WORK INSTRUCTIONS: Restate word for word the lines in the listing below, starting at the line containing "Muste is an" and ending at the line containing "𝒢 | ∀p ∈ E, g(p)", both included; leave out the rest.

EXTRACTED INFORMATION:

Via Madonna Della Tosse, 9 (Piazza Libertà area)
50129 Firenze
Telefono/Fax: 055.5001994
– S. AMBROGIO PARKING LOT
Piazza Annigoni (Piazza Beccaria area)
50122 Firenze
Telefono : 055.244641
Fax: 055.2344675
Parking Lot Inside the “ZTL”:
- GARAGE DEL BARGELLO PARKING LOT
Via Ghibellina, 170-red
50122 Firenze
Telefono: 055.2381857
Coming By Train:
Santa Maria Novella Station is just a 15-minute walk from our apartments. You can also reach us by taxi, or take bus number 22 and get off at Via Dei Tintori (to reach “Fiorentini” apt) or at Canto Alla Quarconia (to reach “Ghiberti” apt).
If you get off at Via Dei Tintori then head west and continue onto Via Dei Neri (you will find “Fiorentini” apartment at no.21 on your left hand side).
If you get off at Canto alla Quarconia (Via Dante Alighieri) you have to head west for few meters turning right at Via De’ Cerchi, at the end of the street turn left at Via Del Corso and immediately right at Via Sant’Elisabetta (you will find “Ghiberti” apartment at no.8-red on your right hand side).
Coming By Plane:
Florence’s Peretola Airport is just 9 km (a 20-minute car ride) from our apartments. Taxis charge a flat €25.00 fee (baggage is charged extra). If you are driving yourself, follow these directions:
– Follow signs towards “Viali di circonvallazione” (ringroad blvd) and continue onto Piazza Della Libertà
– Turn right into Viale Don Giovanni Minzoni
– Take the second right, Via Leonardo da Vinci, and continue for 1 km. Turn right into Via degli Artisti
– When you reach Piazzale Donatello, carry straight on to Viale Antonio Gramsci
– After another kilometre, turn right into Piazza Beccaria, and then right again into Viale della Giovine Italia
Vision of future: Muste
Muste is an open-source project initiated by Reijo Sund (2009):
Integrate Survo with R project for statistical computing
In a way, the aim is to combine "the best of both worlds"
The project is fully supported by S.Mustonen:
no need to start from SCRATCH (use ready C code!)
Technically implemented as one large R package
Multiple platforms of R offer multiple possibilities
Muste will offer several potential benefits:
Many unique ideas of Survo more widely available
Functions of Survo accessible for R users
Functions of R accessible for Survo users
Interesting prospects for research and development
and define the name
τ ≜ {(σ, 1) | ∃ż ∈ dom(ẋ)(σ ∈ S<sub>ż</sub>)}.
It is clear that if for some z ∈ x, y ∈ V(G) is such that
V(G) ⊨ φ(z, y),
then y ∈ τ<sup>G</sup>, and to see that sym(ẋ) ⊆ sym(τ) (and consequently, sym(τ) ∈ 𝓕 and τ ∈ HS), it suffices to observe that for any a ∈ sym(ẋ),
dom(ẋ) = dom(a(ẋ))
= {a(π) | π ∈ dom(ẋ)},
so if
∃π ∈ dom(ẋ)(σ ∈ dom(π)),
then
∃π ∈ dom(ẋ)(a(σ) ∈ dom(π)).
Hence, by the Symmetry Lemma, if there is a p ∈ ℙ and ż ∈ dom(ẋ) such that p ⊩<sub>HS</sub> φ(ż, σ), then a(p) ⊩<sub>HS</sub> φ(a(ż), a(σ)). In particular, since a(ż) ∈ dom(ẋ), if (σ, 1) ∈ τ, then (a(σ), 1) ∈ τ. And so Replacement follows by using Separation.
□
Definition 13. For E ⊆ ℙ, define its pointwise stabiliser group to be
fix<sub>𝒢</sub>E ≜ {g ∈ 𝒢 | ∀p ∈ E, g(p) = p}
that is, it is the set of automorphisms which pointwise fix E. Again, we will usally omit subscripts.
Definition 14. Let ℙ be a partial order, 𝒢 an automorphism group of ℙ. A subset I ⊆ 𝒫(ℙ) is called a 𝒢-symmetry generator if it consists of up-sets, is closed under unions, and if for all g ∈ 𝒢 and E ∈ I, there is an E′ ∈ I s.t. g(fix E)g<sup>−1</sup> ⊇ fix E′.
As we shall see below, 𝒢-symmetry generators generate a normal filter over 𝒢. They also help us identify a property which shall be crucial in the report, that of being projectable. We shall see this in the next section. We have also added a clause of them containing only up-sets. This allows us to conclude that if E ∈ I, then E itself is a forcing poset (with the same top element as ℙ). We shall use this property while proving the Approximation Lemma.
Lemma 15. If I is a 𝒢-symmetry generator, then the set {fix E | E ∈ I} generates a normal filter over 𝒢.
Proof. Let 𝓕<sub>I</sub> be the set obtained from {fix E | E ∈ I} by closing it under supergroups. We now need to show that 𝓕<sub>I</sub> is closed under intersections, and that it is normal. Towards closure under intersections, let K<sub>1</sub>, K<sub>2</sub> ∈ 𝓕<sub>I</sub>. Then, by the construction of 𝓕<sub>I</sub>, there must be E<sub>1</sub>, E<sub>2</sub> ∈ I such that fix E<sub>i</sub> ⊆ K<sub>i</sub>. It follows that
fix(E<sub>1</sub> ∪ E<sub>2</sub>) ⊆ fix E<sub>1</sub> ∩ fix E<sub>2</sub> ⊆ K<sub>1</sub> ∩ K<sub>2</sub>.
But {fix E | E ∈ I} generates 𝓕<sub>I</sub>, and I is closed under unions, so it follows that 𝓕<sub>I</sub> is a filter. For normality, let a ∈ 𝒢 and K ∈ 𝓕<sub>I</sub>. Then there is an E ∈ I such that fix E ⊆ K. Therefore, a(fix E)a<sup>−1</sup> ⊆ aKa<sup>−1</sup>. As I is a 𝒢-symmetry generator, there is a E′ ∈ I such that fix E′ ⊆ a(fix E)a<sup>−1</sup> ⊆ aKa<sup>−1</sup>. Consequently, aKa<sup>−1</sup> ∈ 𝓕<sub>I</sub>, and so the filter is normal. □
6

SOLUTION:
Muste is an open-source project initiated by Reijo Sund (2009):
Integrate Survo with R project for statistical computing
In a way, the aim is to combine "the best of both worlds"
The project is fully supported by S.Mustonen:
no need to start from SCRATCH (use ready C code!)
Technically implemented as one large R package
Multiple platforms of R offer multiple possibilities
Muste will offer several potential benefits:
Many unique ideas of Survo more widely available
Functions of Survo accessible for R users
Functions of R accessible for Survo users
Interesting prospects for research and development
and define the name
τ ≜ {(σ, 1) | ∃ż ∈ dom(ẋ)(σ ∈ S<sub>ż</sub>)}.
It is clear that if for some z ∈ x, y ∈ V(G) is such that
V(G) ⊨ φ(z, y),
then y ∈ τ<sup>G</sup>, and to see that sym(ẋ) ⊆ sym(τ) (and consequently, sym(τ) ∈ 𝓕 and τ ∈ HS), it suffices to observe that for any a ∈ sym(ẋ),
dom(ẋ) = dom(a(ẋ))
= {a(π) | π ∈ dom(ẋ)},
so if
∃π ∈ dom(ẋ)(σ ∈ dom(π)),
then
∃π ∈ dom(ẋ)(a(σ) ∈ dom(π)).
Hence, by the Symmetry Lemma, if there is a p ∈ ℙ and ż ∈ dom(ẋ) such that p ⊩<sub>HS</sub> φ(ż, σ), then a(p) ⊩<sub>HS</sub> φ(a(ż), a(σ)). In particular, since a(ż) ∈ dom(ẋ), if (σ, 1) ∈ τ, then (a(σ), 1) ∈ τ. And so Replacement follows by using Separation.
□
Definition 13. For E ⊆ ℙ, define its pointwise stabiliser group to be
fix<sub>𝒢</sub>E ≜ {g ∈ 𝒢 | ∀p ∈ E, g(p) = p}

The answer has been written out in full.